Aim of the exercise >> Gather every line below where "positive" appears.

Saved entries:
- Opening Delimiter -
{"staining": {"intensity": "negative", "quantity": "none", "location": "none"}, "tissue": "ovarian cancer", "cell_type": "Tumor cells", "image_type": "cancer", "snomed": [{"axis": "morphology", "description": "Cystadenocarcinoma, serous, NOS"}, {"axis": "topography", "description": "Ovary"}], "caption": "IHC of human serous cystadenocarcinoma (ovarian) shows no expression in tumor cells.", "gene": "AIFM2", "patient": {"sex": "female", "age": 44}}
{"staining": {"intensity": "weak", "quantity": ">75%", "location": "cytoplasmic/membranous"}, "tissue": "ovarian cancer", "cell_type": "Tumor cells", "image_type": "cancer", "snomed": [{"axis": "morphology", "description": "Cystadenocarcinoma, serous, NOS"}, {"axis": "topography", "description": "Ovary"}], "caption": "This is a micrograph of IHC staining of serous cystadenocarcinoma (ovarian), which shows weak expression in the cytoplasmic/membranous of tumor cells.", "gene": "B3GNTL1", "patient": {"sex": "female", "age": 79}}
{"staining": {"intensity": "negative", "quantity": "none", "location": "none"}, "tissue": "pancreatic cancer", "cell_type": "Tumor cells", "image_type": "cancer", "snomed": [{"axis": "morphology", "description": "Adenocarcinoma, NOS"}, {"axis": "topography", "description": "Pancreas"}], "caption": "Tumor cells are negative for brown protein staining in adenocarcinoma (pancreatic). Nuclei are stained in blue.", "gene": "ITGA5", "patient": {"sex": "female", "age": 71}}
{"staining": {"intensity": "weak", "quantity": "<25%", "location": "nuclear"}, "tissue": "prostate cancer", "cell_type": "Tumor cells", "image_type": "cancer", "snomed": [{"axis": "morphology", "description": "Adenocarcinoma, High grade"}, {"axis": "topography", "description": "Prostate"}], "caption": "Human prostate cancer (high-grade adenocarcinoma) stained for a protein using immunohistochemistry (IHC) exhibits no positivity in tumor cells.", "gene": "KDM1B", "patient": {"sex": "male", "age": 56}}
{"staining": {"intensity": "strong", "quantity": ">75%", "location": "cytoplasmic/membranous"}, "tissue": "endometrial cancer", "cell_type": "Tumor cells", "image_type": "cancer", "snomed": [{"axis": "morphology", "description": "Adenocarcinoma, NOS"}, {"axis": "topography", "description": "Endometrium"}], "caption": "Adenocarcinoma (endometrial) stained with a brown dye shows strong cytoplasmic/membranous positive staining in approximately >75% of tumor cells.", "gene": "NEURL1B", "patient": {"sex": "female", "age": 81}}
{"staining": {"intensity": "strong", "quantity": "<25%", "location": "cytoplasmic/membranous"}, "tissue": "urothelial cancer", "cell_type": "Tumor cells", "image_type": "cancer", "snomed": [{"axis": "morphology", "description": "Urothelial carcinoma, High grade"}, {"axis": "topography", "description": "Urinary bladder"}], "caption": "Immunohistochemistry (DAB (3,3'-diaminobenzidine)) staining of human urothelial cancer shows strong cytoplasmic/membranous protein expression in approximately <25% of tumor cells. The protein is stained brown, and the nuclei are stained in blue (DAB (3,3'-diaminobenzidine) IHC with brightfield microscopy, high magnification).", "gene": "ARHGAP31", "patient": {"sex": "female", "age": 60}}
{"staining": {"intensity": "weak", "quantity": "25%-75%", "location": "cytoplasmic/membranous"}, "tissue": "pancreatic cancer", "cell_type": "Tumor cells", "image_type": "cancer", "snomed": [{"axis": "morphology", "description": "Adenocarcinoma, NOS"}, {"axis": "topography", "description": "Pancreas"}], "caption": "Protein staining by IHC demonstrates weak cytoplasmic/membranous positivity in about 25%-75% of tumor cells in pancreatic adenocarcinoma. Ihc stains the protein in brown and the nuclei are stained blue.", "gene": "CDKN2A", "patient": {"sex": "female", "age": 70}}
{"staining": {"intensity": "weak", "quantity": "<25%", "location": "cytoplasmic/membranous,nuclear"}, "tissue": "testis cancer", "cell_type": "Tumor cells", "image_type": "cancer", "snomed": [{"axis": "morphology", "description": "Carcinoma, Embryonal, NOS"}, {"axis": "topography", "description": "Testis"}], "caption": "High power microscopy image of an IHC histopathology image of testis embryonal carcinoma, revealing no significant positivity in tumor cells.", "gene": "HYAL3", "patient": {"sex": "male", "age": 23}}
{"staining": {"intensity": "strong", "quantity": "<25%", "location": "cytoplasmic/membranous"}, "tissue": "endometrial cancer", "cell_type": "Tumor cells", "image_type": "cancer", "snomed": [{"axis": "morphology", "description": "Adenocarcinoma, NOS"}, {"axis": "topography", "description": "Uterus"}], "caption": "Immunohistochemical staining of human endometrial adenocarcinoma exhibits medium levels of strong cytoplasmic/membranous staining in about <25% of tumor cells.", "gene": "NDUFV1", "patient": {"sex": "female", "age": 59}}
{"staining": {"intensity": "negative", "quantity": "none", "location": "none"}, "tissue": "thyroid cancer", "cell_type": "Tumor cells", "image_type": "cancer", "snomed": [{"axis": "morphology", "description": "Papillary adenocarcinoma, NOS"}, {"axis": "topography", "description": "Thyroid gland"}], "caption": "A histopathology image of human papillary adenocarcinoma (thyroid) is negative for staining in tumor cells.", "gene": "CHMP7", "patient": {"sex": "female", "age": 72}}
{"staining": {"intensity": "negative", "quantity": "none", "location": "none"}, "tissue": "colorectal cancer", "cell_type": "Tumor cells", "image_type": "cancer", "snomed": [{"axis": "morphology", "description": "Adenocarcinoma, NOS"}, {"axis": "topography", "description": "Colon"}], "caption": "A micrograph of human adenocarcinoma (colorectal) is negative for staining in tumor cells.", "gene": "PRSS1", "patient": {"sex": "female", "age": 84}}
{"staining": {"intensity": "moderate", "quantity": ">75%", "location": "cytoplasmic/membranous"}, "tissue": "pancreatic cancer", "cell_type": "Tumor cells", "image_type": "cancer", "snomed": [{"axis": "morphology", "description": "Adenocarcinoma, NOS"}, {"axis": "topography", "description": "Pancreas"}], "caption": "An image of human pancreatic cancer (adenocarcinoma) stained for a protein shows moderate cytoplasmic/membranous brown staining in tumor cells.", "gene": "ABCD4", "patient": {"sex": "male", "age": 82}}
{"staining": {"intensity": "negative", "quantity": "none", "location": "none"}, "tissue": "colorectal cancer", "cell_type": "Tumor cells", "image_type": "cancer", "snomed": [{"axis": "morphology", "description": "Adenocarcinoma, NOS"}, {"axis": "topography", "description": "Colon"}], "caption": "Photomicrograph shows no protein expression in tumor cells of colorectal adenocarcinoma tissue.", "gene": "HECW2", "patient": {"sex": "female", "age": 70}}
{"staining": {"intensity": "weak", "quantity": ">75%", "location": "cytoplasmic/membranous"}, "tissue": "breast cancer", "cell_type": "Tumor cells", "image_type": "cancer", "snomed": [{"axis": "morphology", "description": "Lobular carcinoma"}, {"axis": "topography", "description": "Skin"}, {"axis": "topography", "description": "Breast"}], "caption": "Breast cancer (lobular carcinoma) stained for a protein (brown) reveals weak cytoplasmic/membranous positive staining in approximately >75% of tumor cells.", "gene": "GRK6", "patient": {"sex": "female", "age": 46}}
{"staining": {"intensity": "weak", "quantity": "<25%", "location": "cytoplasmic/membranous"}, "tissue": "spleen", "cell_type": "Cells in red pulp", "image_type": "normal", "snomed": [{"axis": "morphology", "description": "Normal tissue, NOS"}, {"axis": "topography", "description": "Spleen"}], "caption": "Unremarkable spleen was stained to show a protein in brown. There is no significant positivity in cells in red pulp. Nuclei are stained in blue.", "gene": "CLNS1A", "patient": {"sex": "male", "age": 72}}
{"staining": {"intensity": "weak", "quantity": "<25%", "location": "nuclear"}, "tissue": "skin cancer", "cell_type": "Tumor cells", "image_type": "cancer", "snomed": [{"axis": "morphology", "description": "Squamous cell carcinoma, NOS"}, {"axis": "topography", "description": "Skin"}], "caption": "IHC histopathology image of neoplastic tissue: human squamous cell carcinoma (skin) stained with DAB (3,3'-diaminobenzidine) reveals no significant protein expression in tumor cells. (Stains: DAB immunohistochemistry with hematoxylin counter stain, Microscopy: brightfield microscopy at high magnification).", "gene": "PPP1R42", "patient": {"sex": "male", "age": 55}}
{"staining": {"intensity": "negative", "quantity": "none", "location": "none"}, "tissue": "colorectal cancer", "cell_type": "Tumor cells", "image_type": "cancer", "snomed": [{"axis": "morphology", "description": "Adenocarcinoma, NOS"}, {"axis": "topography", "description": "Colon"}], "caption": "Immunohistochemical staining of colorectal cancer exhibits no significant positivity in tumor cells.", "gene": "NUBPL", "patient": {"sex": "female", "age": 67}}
- Closing Delimiter -
Output for this task >>
{"staining": {"intensity": "strong", "quantity": ">75%", "location": "cytoplasmic/membranous"}, "tissue": "endometrial cancer", "cell_type": "Tumor cells", "image_type": "cancer", "snomed": [{"axis": "morphology", "description": "Adenocarcinoma, NOS"}, {"axis": "topography", "description": "Endometrium"}], "caption": "Adenocarcinoma (endometrial) stained with a brown dye shows strong cytoplasmic/membranous positive staining in approximately >75% of tumor cells.", "gene": "NEURL1B", "patient": {"sex": "female", "age": 81}}
{"staining": {"intensity": "weak", "quantity": ">75%", "location": "cytoplasmic/membranous"}, "tissue": "breast cancer", "cell_type": "Tumor cells", "image_type": "cancer", "snomed": [{"axis": "morphology", "description": "Lobular carcinoma"}, {"axis": "topography", "description": "Skin"}, {"axis": "topography", "description": "Breast"}], "caption": "Breast cancer (lobular carcinoma) stained for a protein (brown) reveals weak cytoplasmic/membranous positive staining in approximately >75% of tumor cells.", "gene": "GRK6", "patient": {"sex": "female", "age": 46}}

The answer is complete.